Not sure what it is about planned interior decor, versus unfinished construction. Some people tend toward comparisons of urban blight, versus parks and recreation.

I will say this, though. Fuck open office floor plans, for entirely different reasons.

From the article: "This is no way to run an economy, let alone a society. "

It's a great way to run an economy, if you're the owner and not an employee.

It's a horrible way to run a society, regardless.

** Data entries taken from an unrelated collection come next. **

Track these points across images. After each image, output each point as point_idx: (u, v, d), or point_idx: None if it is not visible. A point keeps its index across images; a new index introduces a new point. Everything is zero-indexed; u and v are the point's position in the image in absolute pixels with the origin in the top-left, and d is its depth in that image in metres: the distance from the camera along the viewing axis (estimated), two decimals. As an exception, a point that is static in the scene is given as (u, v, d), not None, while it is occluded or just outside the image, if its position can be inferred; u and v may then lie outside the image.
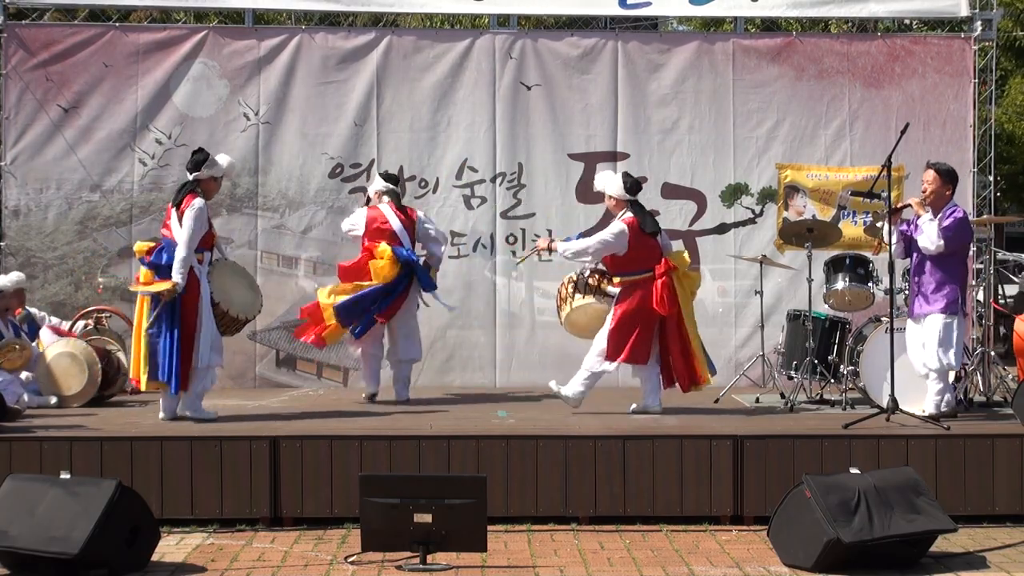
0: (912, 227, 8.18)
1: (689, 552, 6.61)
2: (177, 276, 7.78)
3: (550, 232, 10.31)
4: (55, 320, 9.82)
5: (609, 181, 8.48)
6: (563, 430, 7.57)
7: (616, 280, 8.39)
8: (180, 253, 7.80)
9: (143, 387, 8.00)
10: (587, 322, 8.51)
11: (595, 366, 8.36)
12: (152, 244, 8.04)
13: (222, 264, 8.25)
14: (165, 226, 8.05)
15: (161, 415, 8.00)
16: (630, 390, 9.84)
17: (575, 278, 8.54)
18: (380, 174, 9.56)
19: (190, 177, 8.09)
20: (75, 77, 10.39)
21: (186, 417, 7.96)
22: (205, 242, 8.01)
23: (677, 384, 8.38)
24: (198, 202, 7.92)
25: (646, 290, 8.25)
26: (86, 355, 8.86)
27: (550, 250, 8.85)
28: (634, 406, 8.41)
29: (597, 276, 8.48)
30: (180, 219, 7.89)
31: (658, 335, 8.31)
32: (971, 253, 9.90)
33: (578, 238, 8.63)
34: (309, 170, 10.54)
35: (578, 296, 8.47)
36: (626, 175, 8.54)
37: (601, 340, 8.34)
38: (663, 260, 8.31)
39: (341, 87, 10.55)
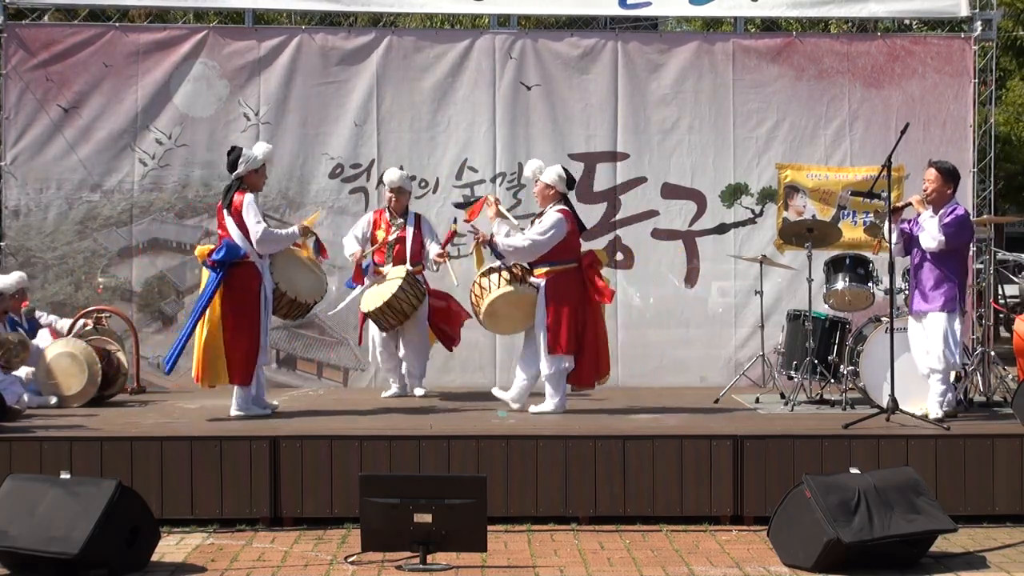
0: (913, 225, 8.18)
1: (689, 552, 6.61)
2: (293, 228, 8.29)
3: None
4: (53, 318, 9.79)
5: (548, 170, 8.46)
6: (563, 430, 7.56)
7: (540, 271, 8.34)
8: (259, 231, 7.97)
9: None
10: (508, 311, 8.38)
11: (545, 366, 8.32)
12: (212, 247, 8.12)
13: (281, 252, 8.32)
14: (220, 227, 8.16)
15: (235, 411, 8.11)
16: (630, 389, 9.86)
17: (498, 268, 8.41)
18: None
19: (232, 176, 8.17)
20: (75, 77, 10.38)
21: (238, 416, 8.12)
22: None
23: (581, 378, 8.41)
24: (248, 196, 8.08)
25: (572, 280, 8.28)
26: (86, 355, 8.85)
27: (490, 245, 8.39)
28: (535, 407, 8.37)
29: (519, 267, 8.40)
30: (236, 219, 8.01)
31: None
32: (971, 253, 9.90)
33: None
34: (309, 170, 10.54)
35: (503, 283, 8.32)
36: (564, 168, 8.55)
37: (539, 338, 8.30)
38: (588, 252, 8.44)
39: (341, 87, 10.55)
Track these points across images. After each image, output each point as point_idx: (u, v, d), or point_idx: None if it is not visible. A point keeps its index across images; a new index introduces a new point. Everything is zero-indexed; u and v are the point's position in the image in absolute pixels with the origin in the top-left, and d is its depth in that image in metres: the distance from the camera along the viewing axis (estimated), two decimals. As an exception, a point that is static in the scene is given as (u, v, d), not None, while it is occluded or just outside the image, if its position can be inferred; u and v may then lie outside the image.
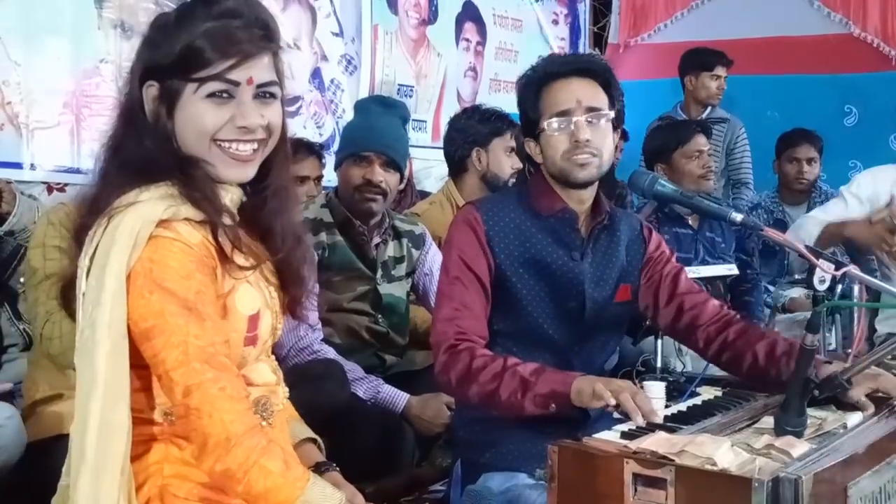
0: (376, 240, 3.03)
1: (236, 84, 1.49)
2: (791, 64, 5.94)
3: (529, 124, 2.15)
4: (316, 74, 4.76)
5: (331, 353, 2.83)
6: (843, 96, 5.87)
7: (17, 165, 3.42)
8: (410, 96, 5.27)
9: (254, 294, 1.56)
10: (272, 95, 1.54)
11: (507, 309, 2.11)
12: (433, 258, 3.16)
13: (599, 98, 2.10)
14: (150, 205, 1.44)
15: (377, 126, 3.01)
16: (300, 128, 4.51)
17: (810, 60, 5.91)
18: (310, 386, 2.63)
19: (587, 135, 2.06)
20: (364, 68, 4.99)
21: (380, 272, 3.03)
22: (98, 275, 1.41)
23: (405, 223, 3.19)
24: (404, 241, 3.13)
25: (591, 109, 2.08)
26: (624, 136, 5.10)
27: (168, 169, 1.48)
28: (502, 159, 3.62)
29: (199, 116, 1.49)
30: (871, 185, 3.32)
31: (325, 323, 2.91)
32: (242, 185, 1.58)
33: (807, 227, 3.29)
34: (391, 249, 3.08)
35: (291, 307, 1.66)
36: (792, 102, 5.84)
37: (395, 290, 3.07)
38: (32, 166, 3.48)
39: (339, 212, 2.98)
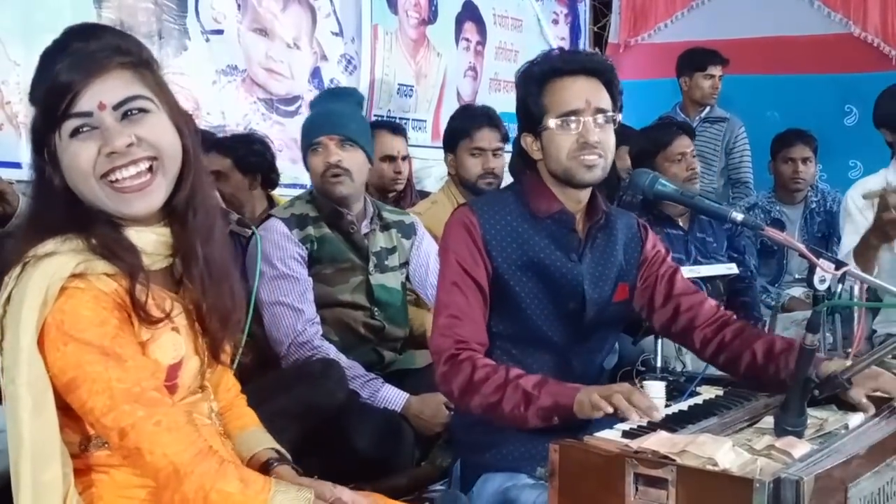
0: (364, 229, 3.02)
1: (89, 114, 1.43)
2: (791, 64, 5.94)
3: (530, 120, 2.11)
4: (315, 74, 4.76)
5: (331, 349, 2.82)
6: (843, 96, 5.87)
7: (16, 165, 3.42)
8: (410, 96, 5.27)
9: (178, 342, 1.52)
10: (142, 110, 1.46)
11: (507, 311, 2.10)
12: (427, 251, 3.15)
13: (605, 98, 2.08)
14: (63, 258, 1.40)
15: (325, 111, 3.04)
16: (299, 128, 4.50)
17: (810, 60, 5.92)
18: (308, 385, 2.63)
19: (596, 136, 2.04)
20: (364, 68, 4.99)
21: (373, 262, 3.01)
22: (13, 329, 1.39)
23: (393, 213, 3.18)
24: (393, 231, 3.11)
25: (599, 110, 2.06)
26: None
27: (67, 225, 1.44)
28: (466, 162, 3.71)
29: (72, 159, 1.43)
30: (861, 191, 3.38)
31: (320, 320, 2.89)
32: (169, 223, 1.52)
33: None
34: (382, 240, 3.06)
35: (211, 350, 1.60)
36: (792, 102, 5.84)
37: (388, 281, 3.04)
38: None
39: (323, 205, 2.97)
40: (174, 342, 1.51)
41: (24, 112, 3.43)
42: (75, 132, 1.43)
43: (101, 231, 1.45)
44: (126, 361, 1.40)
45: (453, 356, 1.98)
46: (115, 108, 1.44)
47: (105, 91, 1.43)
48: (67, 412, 1.43)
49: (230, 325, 1.61)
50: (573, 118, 2.05)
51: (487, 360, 1.99)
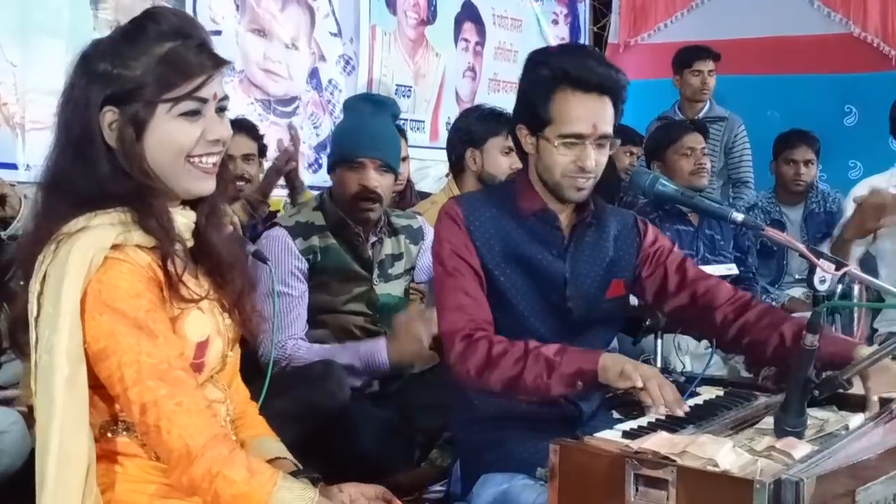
0: (372, 239, 3.00)
1: (205, 101, 1.53)
2: (791, 64, 5.94)
3: (530, 116, 2.09)
4: (314, 75, 4.76)
5: (302, 347, 2.79)
6: (843, 96, 5.87)
7: (13, 166, 3.42)
8: (408, 96, 5.27)
9: (204, 321, 1.57)
10: (226, 110, 1.59)
11: (495, 304, 2.10)
12: None
13: (610, 121, 2.07)
14: (101, 230, 1.45)
15: (369, 128, 2.96)
16: (297, 128, 4.50)
17: (810, 60, 5.92)
18: (309, 386, 2.63)
19: (593, 162, 2.04)
20: (362, 68, 4.99)
21: (376, 272, 2.99)
22: (53, 301, 1.41)
23: (402, 218, 3.15)
24: (401, 237, 3.09)
25: (602, 136, 2.05)
26: (637, 142, 5.14)
27: (122, 197, 1.49)
28: (498, 159, 3.62)
29: (172, 135, 1.51)
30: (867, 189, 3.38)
31: (320, 324, 2.88)
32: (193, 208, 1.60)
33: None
34: (388, 247, 3.04)
35: (243, 329, 1.67)
36: (792, 102, 5.84)
37: (392, 290, 3.03)
38: (28, 167, 3.47)
39: (332, 214, 2.93)
40: (200, 320, 1.56)
41: (20, 113, 3.43)
42: (186, 113, 1.51)
43: (157, 203, 1.51)
44: (157, 338, 1.44)
45: (468, 336, 2.00)
46: (219, 102, 1.56)
47: (217, 85, 1.55)
48: (97, 390, 1.46)
49: (246, 309, 1.67)
50: (576, 141, 2.04)
51: (501, 337, 2.00)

John Harris is one of the few journalists at The Guardian I have respect for. His series "Anywhere but Westminster" is very good. He also did a smaller "Anywhere but Washington" series.
What I'm still not clear on is in these "Dark Kitchens" are the chef's provided by the restaurants or Deliveroo? As in does McDonalds (for lack of a better example) send a chef to one of these kitchens or is a chef trained on McDonalds practices work there?
Got to love the disruptive new business models.
Business has always been about putting on a pretty front at the retail side that faces the customer, while squeezing the back end for efficiency.

In traditional restaurants, there is an often repeated quote: if you like a restaurant, don't look in the kitchen.

A retail store will often have pretty displays while the conditions in the warehouse are more, hmmm, pragmatic.

Nowadays, we find that the retail interaction consists of a web app or mobile app for purchasing, and a delivery man for receiving of an order.

Customers will be ignorant of the backend. Rarely are people really aware what is necessary to enable them to buy the things they buy.

There is nothing surprising that there is a discrepancy between the customer-facing side and the behind-the-scenes operation. What is important is to treat employees as people, regardless of whether they work in a stock room 10 feet behind the display, or 1000 miles away in a order fulfillment center.